Input material
BEGIN
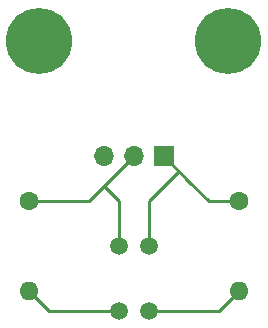
<source format=gbr>
%TF.GenerationSoftware,KiCad,Pcbnew,(7.0.0)*%
%TF.CreationDate,2023-09-26T09:32:08+13:00*%
%TF.ProjectId,SENSOR BOARD,53454e53-4f52-4204-924f-4152442e6b69,rev?*%
%TF.SameCoordinates,Original*%
%TF.FileFunction,Copper,L1,Top*%
%TF.FilePolarity,Positive*%
%FSLAX46Y46*%
G04 Gerber Fmt 4.6, Leading zero omitted, Abs format (unit mm)*
G04 Created by KiCad (PCBNEW (7.0.0)) date 2023-09-26 09:32:08*
%MOMM*%
%LPD*%
G01*
G04 APERTURE LIST*
%TA.AperFunction,ComponentPad*%
%ADD10C,5.600000*%
%TD*%
%TA.AperFunction,ComponentPad*%
%ADD11R,1.700000X1.700000*%
%TD*%
%TA.AperFunction,ComponentPad*%
%ADD12O,1.700000X1.700000*%
%TD*%
%TA.AperFunction,ComponentPad*%
%ADD13C,1.600000*%
%TD*%
%TA.AperFunction,ComponentPad*%
%ADD14O,1.600000X1.600000*%
%TD*%
%TA.AperFunction,ComponentPad*%
%ADD15C,1.500000*%
%TD*%
%TA.AperFunction,Conductor*%
%ADD16C,0.250000*%
%TD*%
G04 APERTURE END LIST*
D10*
%TO.P,REF\u002A\u002A,1*%
%TO.N,N/C*%
X159000000Y-73660000D03*
%TD*%
D11*
%TO.P,J1,1,Pin_1*%
%TO.N,Net-(J1-Pin_1)*%
X153524999Y-83444999D03*
D12*
%TO.P,J1,2,Pin_2*%
%TO.N,Net-(J1-Pin_2)*%
X150984999Y-83444999D03*
%TO.P,J1,3,Pin_3*%
%TO.N,GND*%
X148444999Y-83444999D03*
%TD*%
D13*
%TO.P,R2,1*%
%TO.N,Net-(J1-Pin_1)*%
X159890000Y-87255000D03*
D14*
%TO.P,R2,2*%
%TO.N,GND*%
X159889999Y-94874999D03*
%TD*%
D13*
%TO.P,R1,1*%
%TO.N,Net-(J1-Pin_2)*%
X142110000Y-87255000D03*
D14*
%TO.P,R1,2*%
%TO.N,Net-(R1-Pad2)*%
X142109999Y-94874999D03*
%TD*%
D10*
%TO.P,REF\u002A\u002A,1*%
%TO.N,N/C*%
X143000000Y-73660000D03*
%TD*%
D15*
%TO.P,U1,A*%
%TO.N,Net-(R1-Pad2)*%
X149730000Y-96565000D03*
%TO.P,U1,CATH*%
%TO.N,GND*%
X152270000Y-96565000D03*
%TO.P,U1,COLL*%
%TO.N,Net-(J1-Pin_2)*%
X149730000Y-91065000D03*
%TO.P,U1,E*%
%TO.N,Net-(J1-Pin_1)*%
X152270000Y-91065000D03*
%TD*%
D16*
%TO.N,Net-(J1-Pin_1)*%
X152270000Y-87252000D02*
X154801000Y-84721000D01*
X152270000Y-91065000D02*
X152270000Y-87252000D01*
X157335000Y-87255000D02*
X155690000Y-85610000D01*
X159890000Y-87255000D02*
X157335000Y-87255000D01*
X155690000Y-85610000D02*
X153525000Y-83445000D01*
%TO.N,Net-(J1-Pin_2)*%
X148460000Y-85985000D02*
X149730000Y-87255000D01*
X142110000Y-87255000D02*
X147175000Y-87255000D01*
X149730000Y-87255000D02*
X149730000Y-91065000D01*
X147175000Y-87255000D02*
X149730000Y-84700000D01*
X150985000Y-83445000D02*
X149730000Y-84700000D01*
%TO.N,GND*%
X159890000Y-94875000D02*
X158200000Y-96565000D01*
X158200000Y-96565000D02*
X152270000Y-96565000D01*
%TO.N,Net-(R1-Pad2)*%
X143800000Y-96565000D02*
X149730000Y-96565000D01*
X142110000Y-94875000D02*
X143800000Y-96565000D01*
%TD*%
M02*

</source>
END
To do
Copy out all lines of the material above in which "format" occurs.

Reply
<source format=gbr>
G04 Gerber Fmt 4.6, Leading zero omitted, Abs format (unit mm)*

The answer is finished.